[Tu objetivo] Extrae de los ítems cada línea en la que aparezca la cadena "based".

___ Datos de la tarea ___

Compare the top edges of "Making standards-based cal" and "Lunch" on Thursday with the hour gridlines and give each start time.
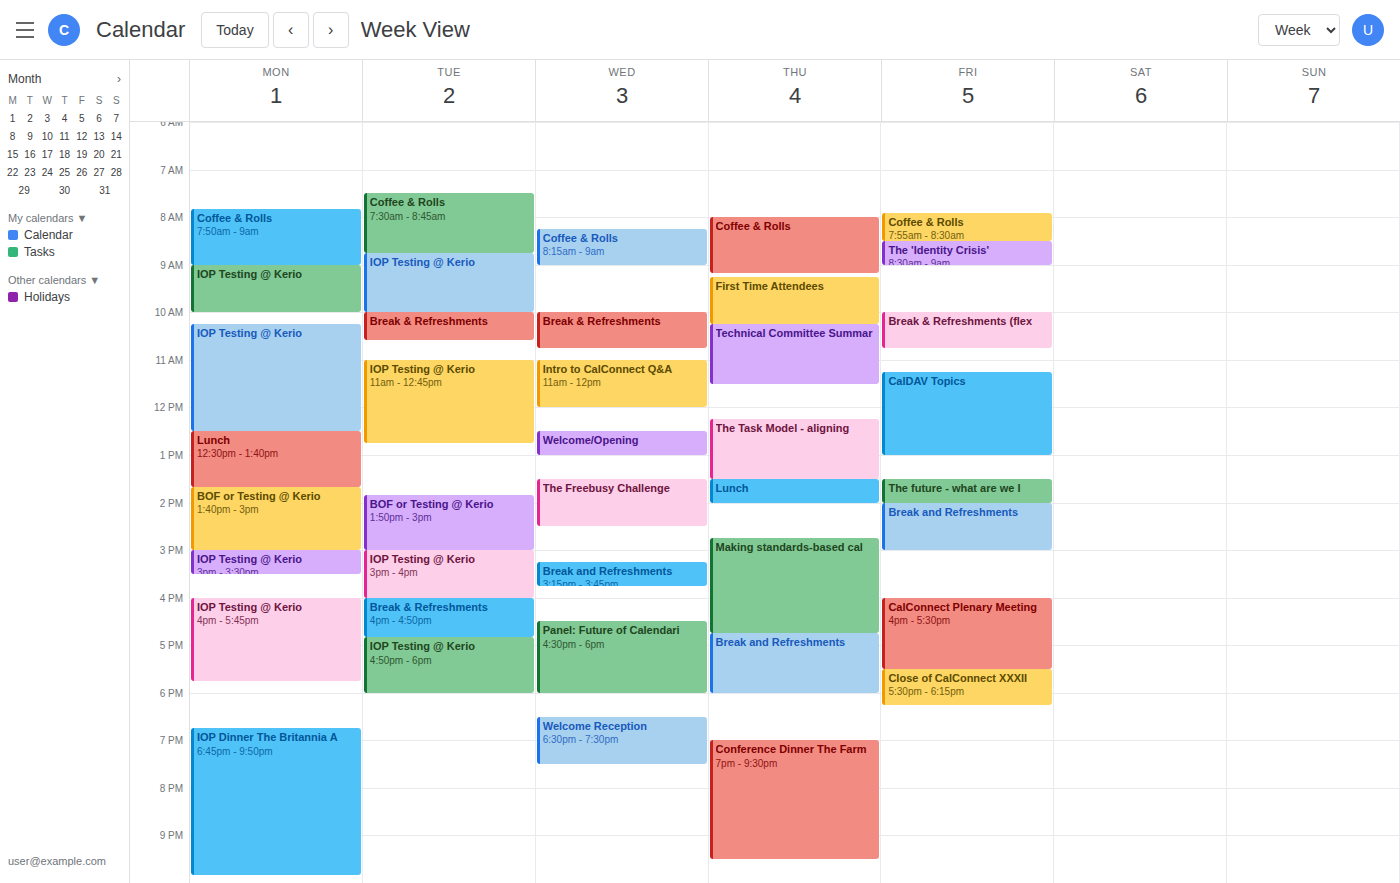
"Making standards-based cal": 2:45 PM, neither: three quarters of the way from the 2 PM line to the 3 PM line. "Lunch": 1:30 PM, halfway between the 1 PM and 2 PM lines.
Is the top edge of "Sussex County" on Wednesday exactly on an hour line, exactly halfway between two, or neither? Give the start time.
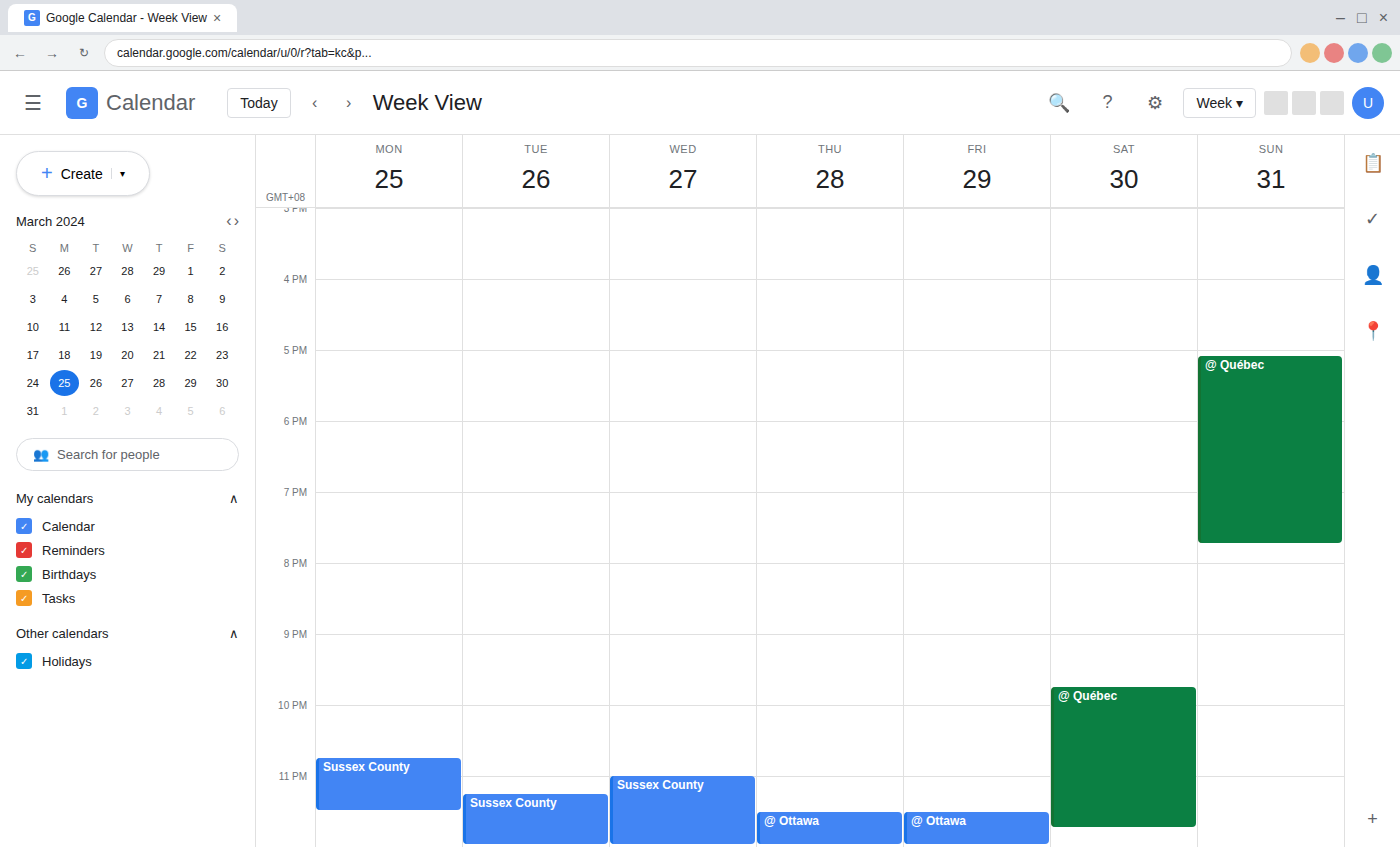
11:00 PM -- exactly on the 11 PM line.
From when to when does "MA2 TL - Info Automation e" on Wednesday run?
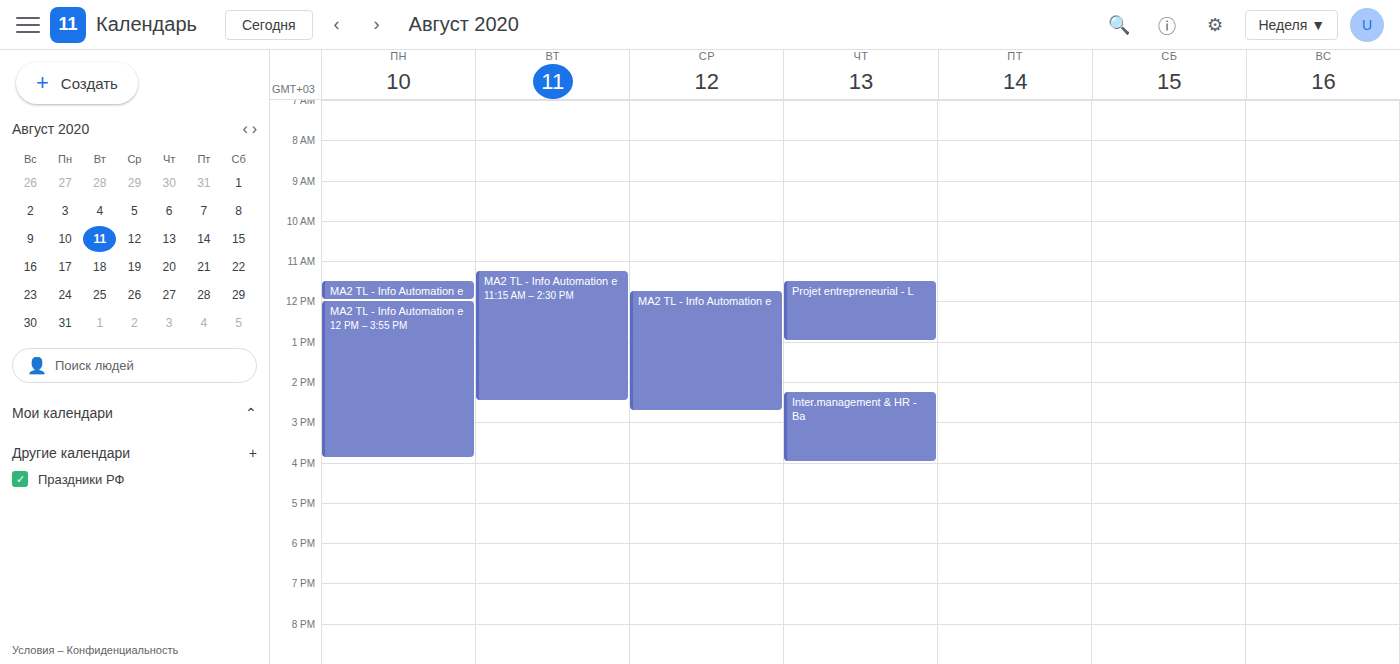
11:45 AM to 2:45 PM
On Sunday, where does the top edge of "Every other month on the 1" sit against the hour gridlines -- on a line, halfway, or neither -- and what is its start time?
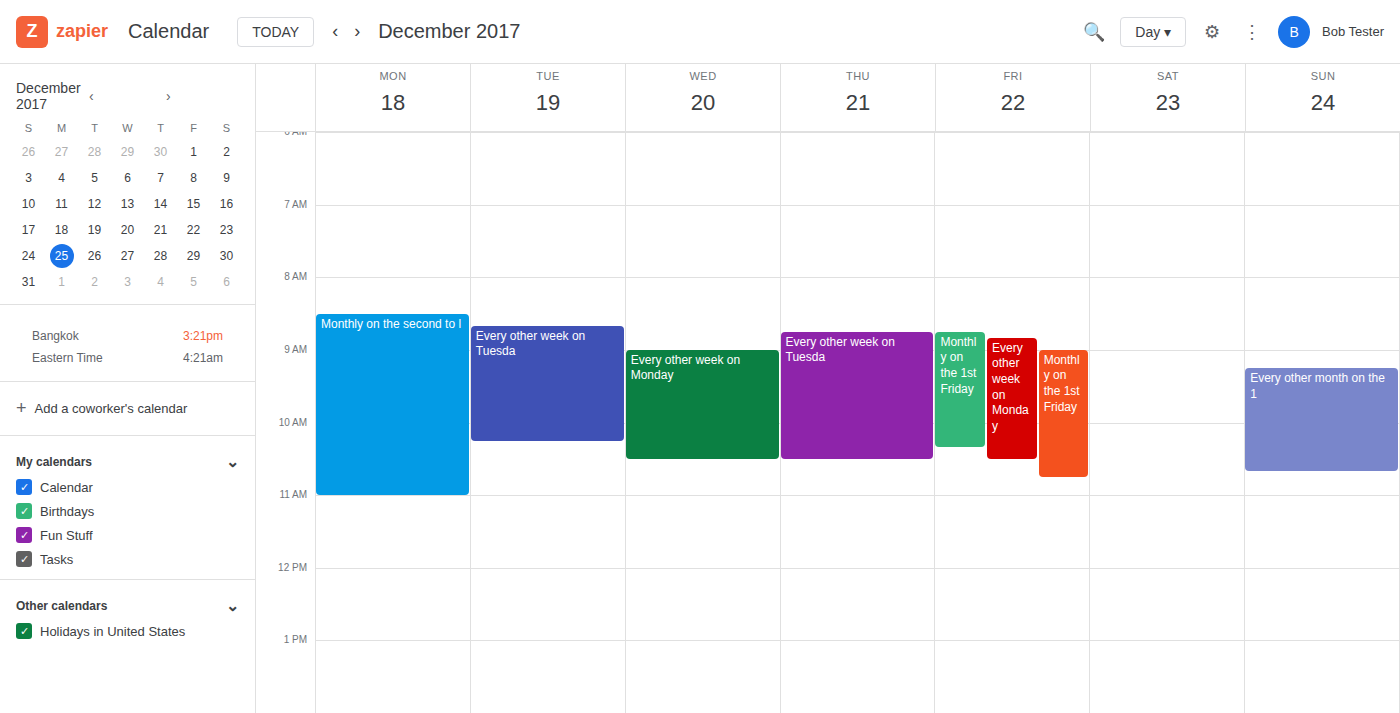
9:15 AM -- neither: a quarter of the way from the 9 AM line to the 10 AM line.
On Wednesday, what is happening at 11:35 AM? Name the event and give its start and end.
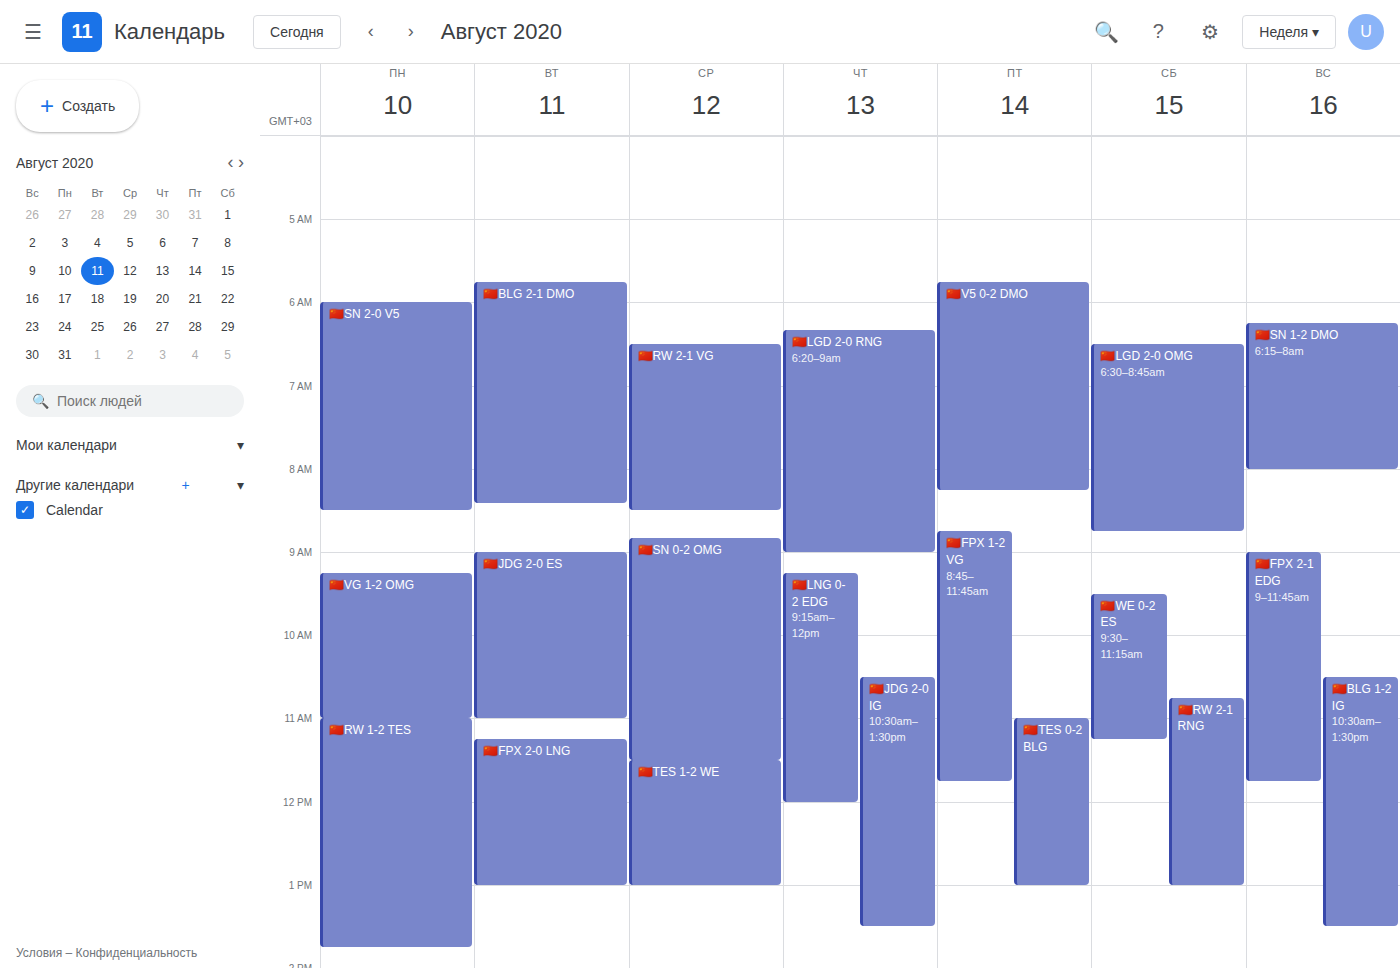
"🇨🇳TES 1-2 WE", 11:30 AM to 1:00 PM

___

[Solución del ejercicio]
Compare the top edges of "Making standards-based cal" and "Lunch" on Thursday with the hour gridlines and give each start time.
"Making standards-based cal": 2:45 PM, neither: three quarters of the way from the 2 PM line to the 3 PM line. "Lunch": 1:30 PM, halfway between the 1 PM and 2 PM lines.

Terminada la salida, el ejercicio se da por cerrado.